QUOTED TEXT ::

[start]

Search This Blog

Monday 25 July 2011

Germany: an economic miracle? Or the result of growing imbalances in Europe?!

Germany, the biggest economy in the European Union seems to be on top of things again. The export to other countries is soaring and the production growth looks very promising again. But a truly excellent article in the Dutch financial newspaper “Het Financieel Dagblad” shows that there is more to Germany than initially meets the eye.

As this article is a must-read in my opinion, but is printed in Dutch, here follows an integral translation of it:


Analists like to use big words. When it concerns the economic growth in Germany, they speak of the new ‘Wirtschaftswunder’ (economic miracle). But according to the IMF this title is not justified. According to the IMF, the revival is not stronger than after previous crises. ‘Growth is mainly dependent on the international trade’, according to IMF economist Ashok Mody in his clarification to a recently published report on Germany. In spite of its large economy, Germany is no significant source for worldwide growth. ‘That should change, in order to let Germany pull the rest of Europe up to a higher growth level’. For this reason the IMF advises Germany to fire up domestic spending.

Especially from the consumer’s side there is hardly an impulse for growth, at least not through his spendings. Retail sales is hardly moving upwards. To state it stronger: over the last months there has been a decrease in retail sales.

The restraint of the German Joe the Plummer, here called “Otto Normalverbraucher” (Otto Average-User) is not a new phenomena. He sits on his cash for years, already. That is no mystery; from the economic growth, he sees hardly anything back on his pay slip. An investigation executed by the economic institute DIW from Berlin, of which the results were published last week, showed that Germany employees LOST 2.5% in real income over the last ten years. The hardest hits were suffered at the bottom of the salary scales: some employees lost over 22% of real income.

German households were convinced to accept a smaller and smaller slice of the economic growth- pie, according to Michael Pettis of think tank Carnegie Endowment. For more than a decade these households subsidized German economic growth, with far-reaching consequences for the rest of Europe.

Around the new millennium, Germany chose a path of wage restraint, just like The Netherlands did in the Eighties. State benefits were brought down, the VAT-rate (value added tax) went up, just like income taxes. This was necessary to pull the country through. The costs of the German unity, a decade earlier, had been so high, that the country had become overpriced. The trade and industry could not compete anymore with low-wage countries, like Portugal and Spain.

Under the lead of the social-democrat German chancellor Gerhard Schröder, the consumer was made subordinate to the German trade and industry. Quickly, consumption lagged with production, according to Pettis. The surplus in goods and services was sold abroad, almost exclusively in Europe and especially in  the part now called “the peripheral countries”: Portugal, Spain, Italy and Greece.

Normally, it doesn’t take long before a country with a trade surplus sees its currency increase in value. However, as the Euro was deployed, this was not possible. Within the Euro-zone, Germany had an undervalued currency, while the countries that imported Germany’s export suffered from an overvalued currency.

Implicitely, this was like a tax charge on German imports, according to Pettis. A charge, that acted like a subsidy for the German industry. In the peripheral countries, the industry was ‘taxed’ to subsidize imports. In a short matter of time, Germany could turn its lagging competitiveness into a lead: in 2000 Germany had a small deficit on the trade balance, but in 2007 it was the largest exporter in the world. In the meantime there had been no significant growth of imports, rather to the contrary.

[end]

DIRECTIVES ::
1: Translate this sentence from the blog post on Germany's economy into Spanish: "Normally, it doesn’t take long before a country with a trade surplus sees its currency increase in value."
2: Reproduce the blog post on Germany's economy word for word from "Around the new" to "Italy and Greece.".
The listing that comes next has no connection to the blog post on Germany's economy.

RECORD EXCERPTS ::
[start]

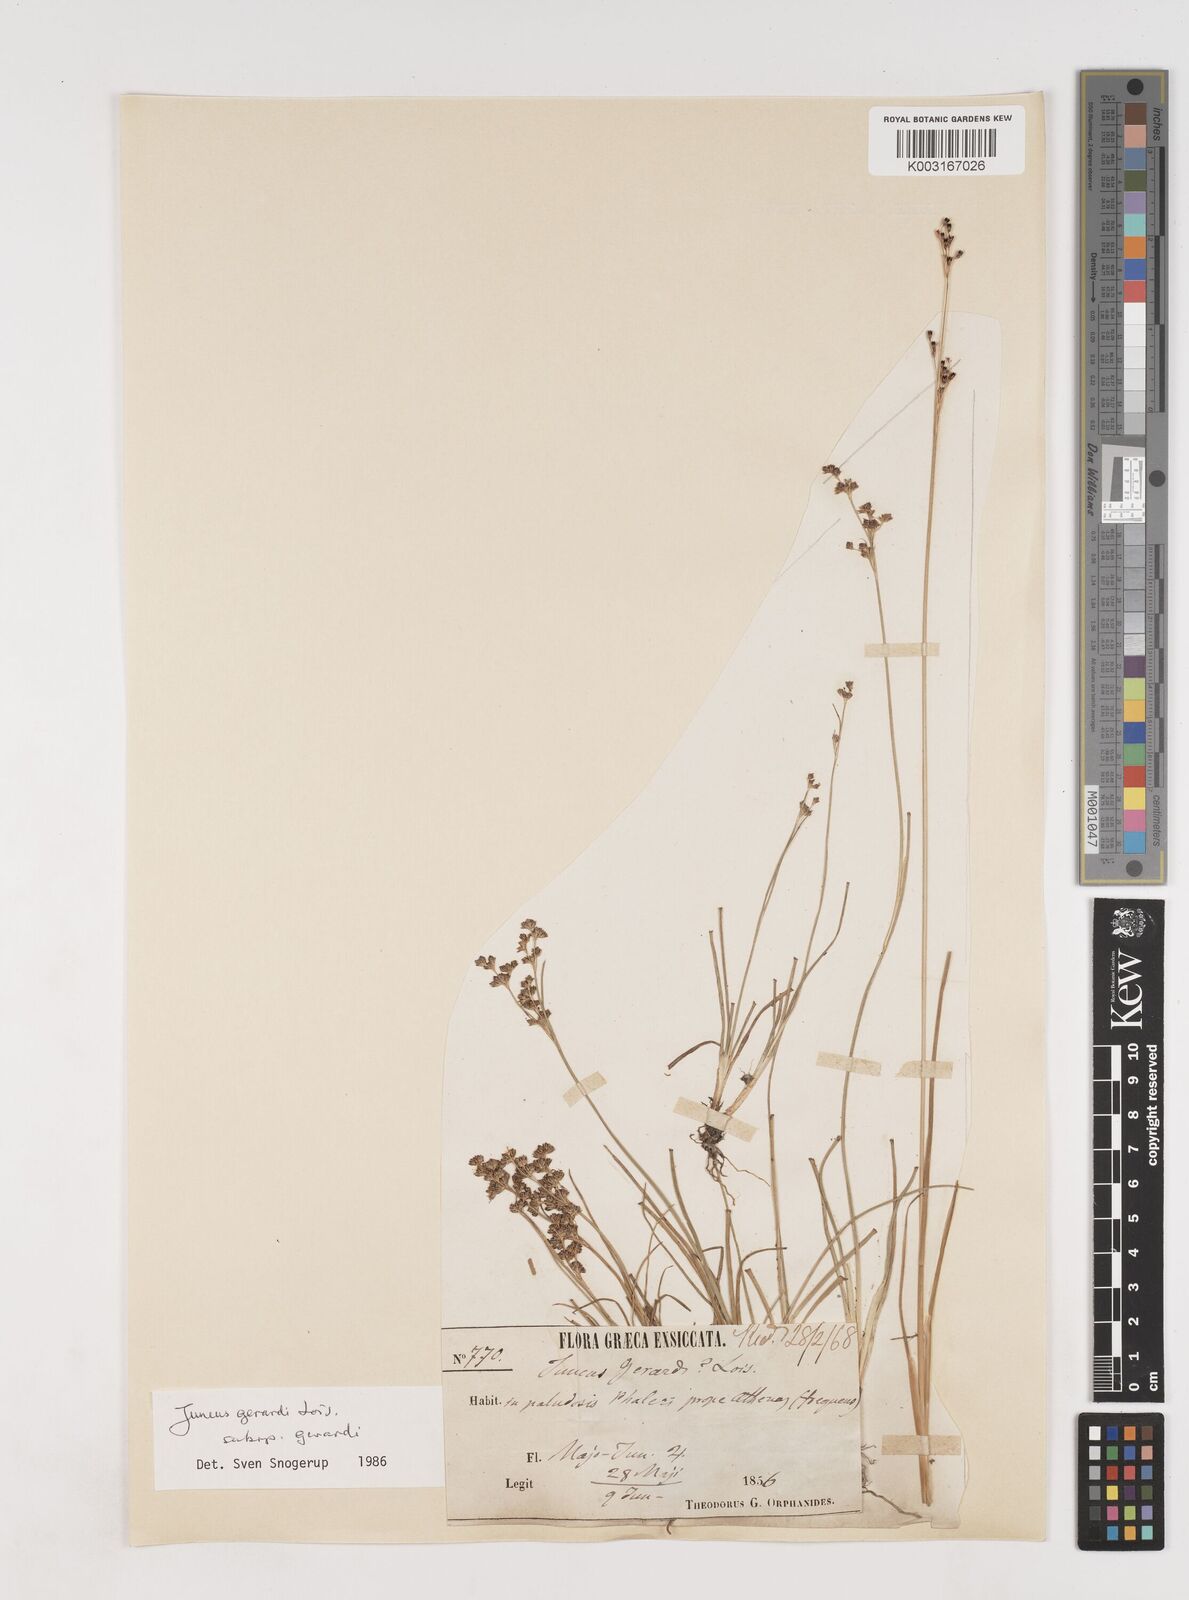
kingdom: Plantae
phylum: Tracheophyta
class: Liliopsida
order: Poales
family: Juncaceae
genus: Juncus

[end]
[start]

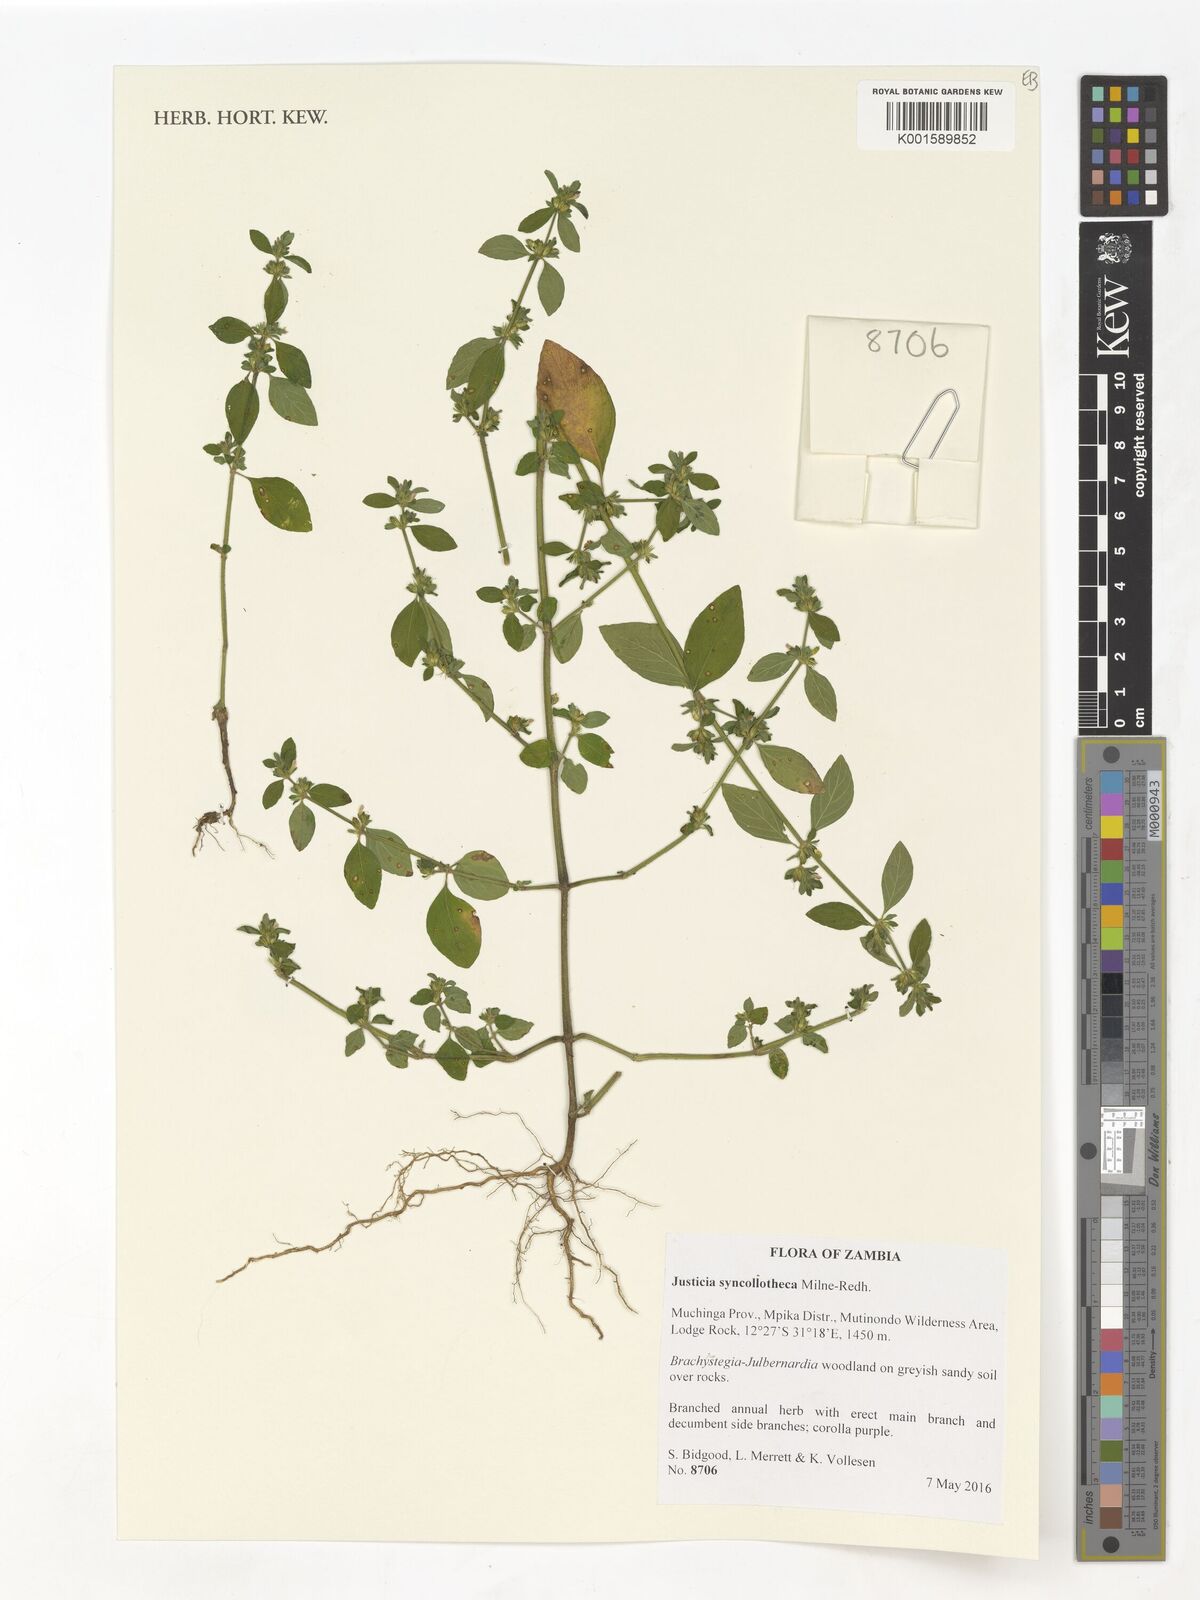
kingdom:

[end]

ANSWERS TO THE EXERCISE ::
1: Normalmente, no pasa mucho tiempo antes de que un país con superávit comercial vea aumentar el valor de su moneda.

2:
Around the new millennium, Germany chose a path of wage restraint, just like The Netherlands did in the Eighties. State benefits were brought down, the VAT-rate (value added tax) went up, just like income taxes. This was necessary to pull the country through. The costs of the German unity, a decade earlier, had been so high, that the country had become overpriced. The trade and industry could not compete anymore with low-wage countries, like Portugal and Spain.

Under the lead of the social-democrat German chancellor Gerhard Schröder, the consumer was made subordinate to the German trade and industry. Quickly, consumption lagged with production, according to Pettis. The surplus in goods and services was sold abroad, almost exclusively in Europe and especially in  the part now called “the peripheral countries”: Portugal, Spain, Italy and Greece.